EXERCISE INPUTS
▼
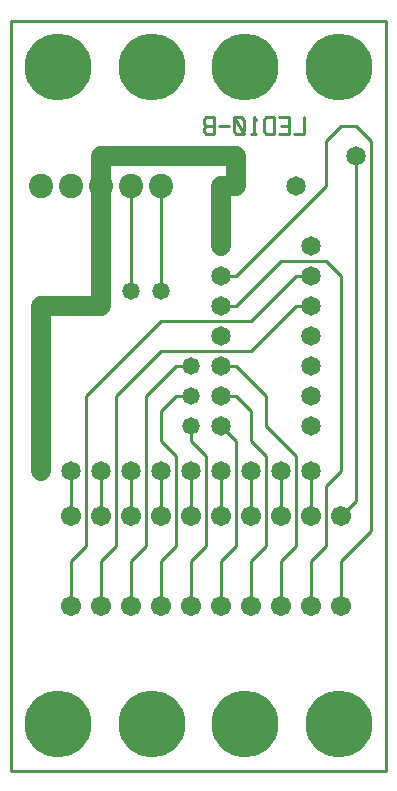
<source format=gbl>
%MOIN*%
%FSLAX25Y25*%
G04 D10 used for Character Trace; *
G04     Circle (OD=.01000) (No hole)*
G04 D11 used for Power Trace; *
G04     Circle (OD=.06700) (No hole)*
G04 D12 used for Signal Trace; *
G04     Circle (OD=.01100) (No hole)*
G04 D13 used for Via; *
G04     Circle (OD=.05800) (Round. Hole ID=.02800)*
G04 D14 used for Component hole; *
G04     Circle (OD=.06500) (Round. Hole ID=.03500)*
G04 D15 used for Component hole; *
G04     Circle (OD=.06700) (Round. Hole ID=.04300)*
G04 D16 used for Component hole; *
G04     Circle (OD=.08100) (Round. Hole ID=.05100)*
G04 D17 used for Component hole; *
G04     Circle (OD=.08900) (Round. Hole ID=.05900)*
G04 D18 used for Component hole; *
G04     Circle (OD=.11300) (Round. Hole ID=.08300)*
G04 D19 used for Component hole; *
G04     Circle (OD=.16000) (Round. Hole ID=.13000)*
G04 D20 used for Component hole; *
G04     Circle (OD=.18300) (Round. Hole ID=.15300)*
G04 D21 used for Component hole; *
G04     Circle (OD=.22291) (Round. Hole ID=.19291)*
%ADD10C,.01000*%
%ADD11C,.06700*%
%ADD12C,.01100*%
%ADD13C,.05800*%
%ADD14C,.06500*%
%ADD15C,.06700*%
%ADD16C,.08100*%
%ADD17C,.08900*%
%ADD18C,.11300*%
%ADD19C,.16000*%
%ADD20C,.18300*%
%ADD21C,.22291*%
%IPPOS*%
%LPD*%
G90*X0Y0D02*D21*X15625Y15625D03*X46875D03*D15*    
X50000Y55000D03*D12*Y70000D01*X55000Y75000D01*    
Y105000D01*X50000Y110000D01*Y120000D01*           
X55000Y125000D01*X60000D01*D13*D03*D14*           
X70000Y115000D03*D12*X75000Y110000D01*Y75000D01*  
X70000Y70000D01*Y55000D01*D15*D03*X80000D03*D12*  
Y70000D01*X85000Y75000D01*Y105000D01*             
X80000Y110000D01*Y120000D01*X75000Y125000D01*     
X70000D01*D14*D03*D13*X60000Y135000D03*D12*       
X55000D01*X45000Y125000D01*Y75000D01*             
X40000Y70000D01*Y55000D01*D15*D03*X30000D03*D12*  
Y70000D01*X35000Y75000D01*Y125000D01*             
X50000Y140000D01*X80000D01*X95000Y155000D01*      
X100000D01*D14*D03*D12*X110000Y100000D02*         
Y165000D01*X105000Y95000D02*X110000Y100000D01*    
X105000Y75000D02*Y95000D01*X100000Y70000D02*      
X105000Y75000D01*X100000Y55000D02*Y70000D01*D15*  
Y55000D03*X110000D03*D12*Y70000D01*               
X120000Y80000D01*Y210000D01*X115000Y215000D01*    
X110000D01*X105000Y210000D01*Y195000D01*          
X75000Y165000D01*X70000D01*D14*D03*Y175000D03*D11*
Y195000D01*X75000D01*D14*D03*D11*Y205000D01*D14*  
D03*D11*X30000D01*Y195000D01*D16*D03*D11*         
Y155000D01*X10000D01*Y100000D01*D14*D03*X20000D03*
D12*Y85000D01*D15*D03*X30000D03*D12*Y100000D01*   
D14*D03*X40000D03*D12*Y85000D01*D15*D03*X50000D03*
D12*Y100000D01*D14*D03*D12*X65000Y105000D02*      
X60000Y110000D01*X65000Y75000D02*Y105000D01*      
X60000Y70000D02*X65000Y75000D01*X60000Y55000D02*  
Y70000D01*D15*Y55000D03*X90000Y85000D03*D12*      
Y100000D01*D14*D03*D12*X95000Y75000D02*Y105000D01*
X90000Y70000D02*X95000Y75000D01*X90000Y55000D02*  
Y70000D01*D15*Y55000D03*X60000Y85000D03*D12*      
Y100000D01*D14*D03*X70000D03*D12*Y85000D01*D15*   
D03*X80000D03*D12*Y100000D01*D14*D03*D12*         
X95000Y105000D02*X85000Y115000D01*D14*            
X100000Y100000D03*D12*Y85000D01*D15*D03*          
X110000D03*D12*X115000Y90000D01*Y205000D01*D14*   
D03*X95000Y195000D03*X100000Y175000D03*D21*       
X109375Y234375D03*X78125D03*D12*X75000Y155000D02* 
X90000Y170000D01*X70000Y155000D02*X75000D01*D14*  
X70000D03*D12*X50000Y150000D02*X80000D01*         
X25000Y125000D02*X50000Y150000D01*X25000Y75000D02*
Y125000D01*X20000Y70000D02*X25000Y75000D01*       
X20000Y55000D02*Y70000D01*D15*Y55000D03*D12*      
X60000Y110000D02*Y115000D01*D13*D03*D12*          
X85000Y125000D02*X75000Y135000D01*                
X85000Y115000D02*Y125000D01*D14*X100000Y115000D03*
Y125000D03*Y135000D03*D12*X70000D02*X75000D01*D14*
X70000D03*Y145000D03*D12*X80000Y150000D02*        
X95000Y165000D01*X100000D01*D14*D03*D12*          
X110000D02*X105000Y170000D01*X90000D01*D14*       
X100000Y145000D03*D16*X50000Y195000D03*D12*       
Y160000D01*D13*D03*X40000D03*D12*Y195000D01*D16*  
D03*X20000D03*D10*X97511Y217871D02*Y212129D01*    
X94163D01*X89163D02*X92511D01*Y217871D01*         
X89163D01*X92511Y215000D02*X90000D01*             
X87511Y212129D02*Y217871D01*X85000D01*            
X84163Y216914D01*Y213086D01*X85000Y212129D01*     
X87511D01*X81674Y216914D02*X80837Y217871D01*      
Y212129D01*X81674D02*X80000D01*X74163Y213086D02*  
X75000Y212129D01*X76674D01*X77511Y213086D01*      
Y216914D01*X76674Y217871D01*X75000D01*            
X74163Y216914D01*Y213086D01*X77511Y212129D02*     
X74163Y217871D01*X72511Y215000D02*X69163D01*      
X67511Y212129D02*Y217871D01*X65000D01*            
X64163Y216914D01*Y215957D01*X65000Y215000D01*     
X64163Y214043D01*Y213086D01*X65000Y212129D01*     
X67511D01*Y215000D02*X65000D01*D16*               
X10000Y195000D03*D21*X46875Y234375D03*X15625D03*  
D12*X0Y0D02*Y250000D01*Y0D02*X125000D01*          
Y250000D01*X0D01*D21*X78125Y15625D03*X109375D03*  
M02*                                              

</source>
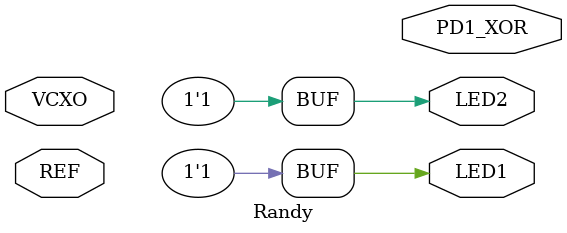
<source format=v>
module Randy
	(
		input REF,
		input VCXO,
		output PD1_XOR,
		output LED1,
		output LED2
	);

	// Light up active-high LEDs
	assign LED1 = 1'b1;
	assign LED2 = 1'b1;

endmodule

</source>
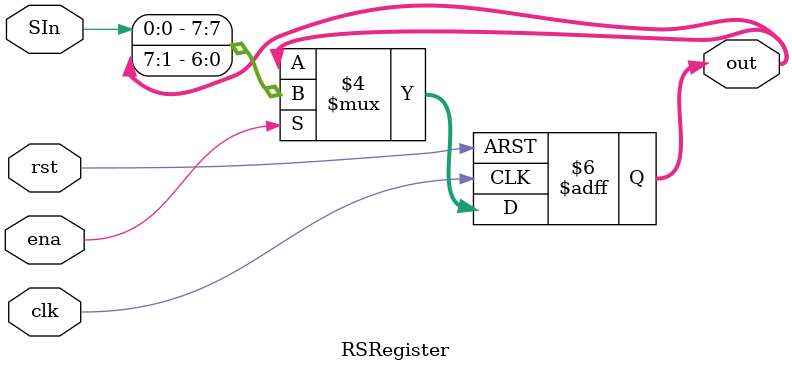
<source format=v>

module RSRegister #(parameter N = 8)(  
// Inputs
    input   wire                clk, rst, ena,                  // Señales de control del registro
    input   wire                SIn,                            // Entrada del bit serial
// Outputs
    output  reg     [N-1'b1:0]  out                             // Salida del registro
);
    
    always @(posedge clk, negedge rst) begin
        if (!rst)                                           // Condición de reset
            out <= {N{1'b0}};                               

        else
            if (ena)                                       // Desplazamiento a la derecha con entrada del dato serial en el MSB
                out <= {SIn, out[N-1'b1:1]};
            
            else                               
                out <= out;                                 // Memoria
    end

endmodule
</source>
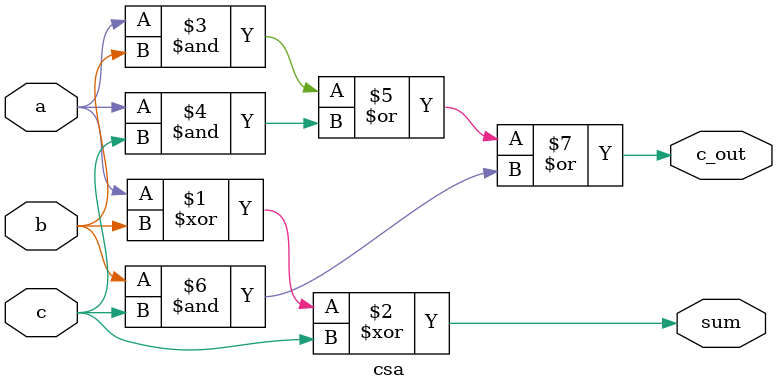
<source format=v>
module csa (sum, c_out, a, b, c);

output sum, c_out;
input a, b, c;

assign sum = a ^ b ^ c;
assign c_out = (a & b) | (a & c) | (b & c);

endmodule


</source>
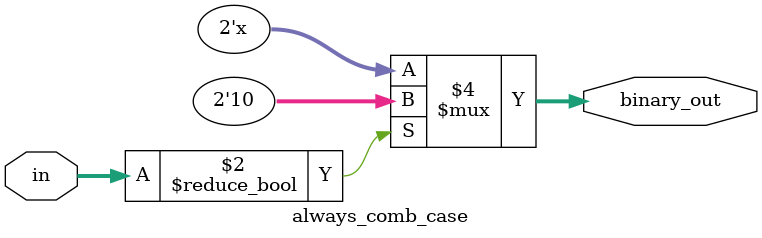
<source format=sv>
module always_comb_case(
    in,
    binary_out //  4 bit binary Output
    );
    output bit [1:0] binary_out  ;
    input bit [1:0] in;
          
     always_comb begin
        if (in) begin
            binary_out = 2'd2;
        end
     end

    
    endmodule
</source>
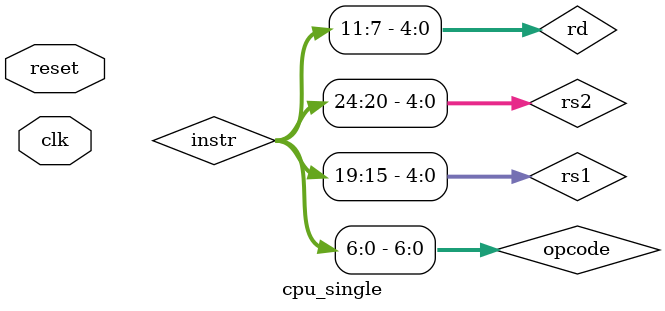
<source format=sv>
module cpu_single (
    input  logic        clk,
    input  logic        reset
    );
    // internal wires
    logic [31:0] pc, next_pc, instr;
    logic [31:0] imm;
    logic [31:0] rs1_data, rs2_data;
    logic [4:0]  rs1, rs2, rd;
    logic [6:0]  opcode;
    logic [2:0]  funct3;
    logic [6:0]  funct7;

    // control signals
    logic        reg_write;
    logic        alu_src;
    logic        mem_read;
    logic        mem_write;
    logic        mem_to_reg;
    logic        branch;
    logic        jump;
    logic [1:0]  alu_op;

    // ALU control + ALU wires
    logic [3:0]  alu_ctrl;
    logic [31:0] alu_in_b, alu_result;
    logic [31:0] mem_rdata, wb_data;

    // instantiate PC
    pc_reg pc_i(.clk(clk), .reset(reset), .next_pc(next_pc), .pc_write(1'b1), .pc_out(pc));

    // instruction memory (assume imem is accessible for TB to fill)
    instruction_memory imem_i(.addr(pc), .instr(instr));

    // decode fields
    assign opcode = instr[6:0];
    assign rd     = instr[11:7];
    assign funct3 = instr[14:12];
    assign rs1    = instr[19:15];
    assign rs2    = instr[24:20];
    assign funct7 = instr[31:25];

    // imm generator and control unit (assumed to be your modules)
    imm_gen immgen(.instr(instr), .imm(imm));
    control_unit ctrl(.instr(instr),
                      .reg_write(reg_write),
                      .alu_src(alu_src),
                      .mem_read(mem_read),
                      .mem_write(mem_write),
                      .mem_to_reg(mem_to_reg),
                      .branch(branch),
                      .jump(jump),
                      .alu_op(alu_op));

    // regfile
    regfile rf(.clk(clk), .wen(reg_write),
               .waddr(rd), .wdata(wb_data),
               .raddr1(rs1), .raddr2(rs2),
               .rdata1(rs1_data), .rdata2(rs2_data));

    // ALU control
    alu_control actrl(.alu_op(alu_op), .funct3(funct3), .funct7(funct7), .alu_ctrl(alu_ctrl));

    // ALU input mux (immediate vs rs2)
    assign alu_in_b = (alu_src) ? imm : rs2_data;

    // ALU instantiation (assumes module name 'alu' with ports a,b,alu_op,result)
    alu myalu(.a(rs1_data), .b(alu_in_b), .alu_op(alu_ctrl), .result(alu_result));

    // Data memory
    data_memory dmem(.clk(clk), .mem_read(mem_read), .mem_write(mem_write), .addr(alu_result), .wdata(rs2_data), .rdata(mem_rdata));

    // writeback mux
    assign wb_data = (mem_to_reg) ? mem_rdata : alu_result;

    // Branch evaluation (supports common branch types using funct3)
    logic branch_taken;
    always_comb begin
        branch_taken = 1'b0;
        if (branch) begin
            unique case (funct3)
                3'b000: branch_taken = (rs1_data == rs2_data);               // beq
                3'b001: branch_taken = (rs1_data != rs2_data);               // bne
                3'b100: branch_taken = ($signed(rs1_data) < $signed(rs2_data)); // blt
                3'b101: branch_taken = ($signed(rs1_data) >= $signed(rs2_data)); // bge
                3'b110: branch_taken = (rs1_data < rs2_data);                // bltu
                3'b111: branch_taken = (rs1_data >= rs2_data);               // bgeu
                default: branch_taken = 1'b0;
            endcase
        end
    end

    // next_pc logic: priority: jal/jalr > branch > pc+4
    always_comb begin
        if (jump && (opcode == 7'b1101111)) begin // JAL
            next_pc = pc + imm;
        end else if (jump && (opcode == 7'b1100111)) begin // JALR
            next_pc = (rs1_data + imm) & ~32'd1;
        end else if (branch && branch_taken) begin
            next_pc = pc + imm;
        end else begin
            next_pc = pc + 4;
        end
    end
endmodule
</source>
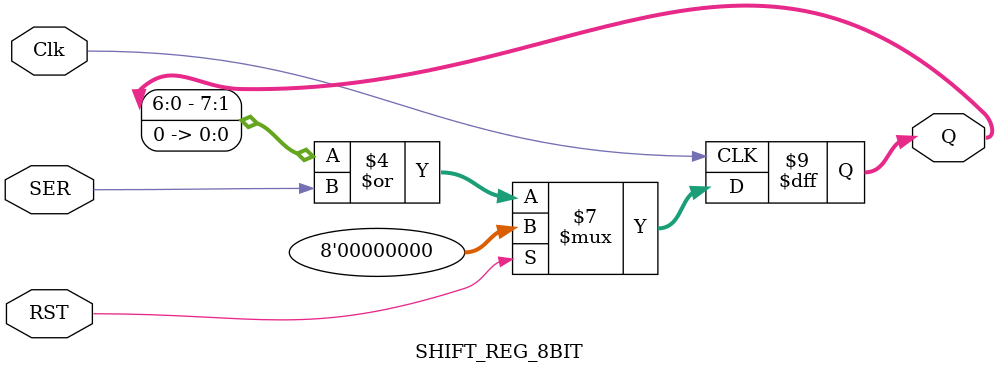
<source format=v>
`timescale 1ns / 1ps
module SHIFT_REG_8BIT(
    input Clk,
    input RST,
    input SER,
    output reg [7:0] Q
    );
	initial begin
		Q = 0;
	end
	always@(posedge Clk)
	begin
		if(RST == 1)
		begin
			Q <= 0;
		end else begin
						Q <= (Q<<1) | SER;
					end
	end

endmodule

</source>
▲
ABOUT THIS EXERCISE
Within the listing above, extract exactly the lines that run from the one containing "Salida del registro" through the one containing "assign c_out = (a & b) | (a & c) | (b & c);", excluding any pictures.

ANSWER TO THE PROBLEM
    output  reg     [N-1'b1:0]  out                             // Salida del registro
);
    
    always @(posedge clk, negedge rst) begin
        if (!rst)                                           // Condición de reset
            out <= {N{1'b0}};                               

        else
            if (ena)                                       // Desplazamiento a la derecha con entrada del dato serial en el MSB
                out <= {SIn, out[N-1'b1:1]};
            
            else                               
                out <= out;                                 // Memoria
    end

endmodule
</source>
<source format=v>
module csa (sum, c_out, a, b, c);

output sum, c_out;
input a, b, c;

assign sum = a ^ b ^ c;
assign c_out = (a & b) | (a & c) | (b & c);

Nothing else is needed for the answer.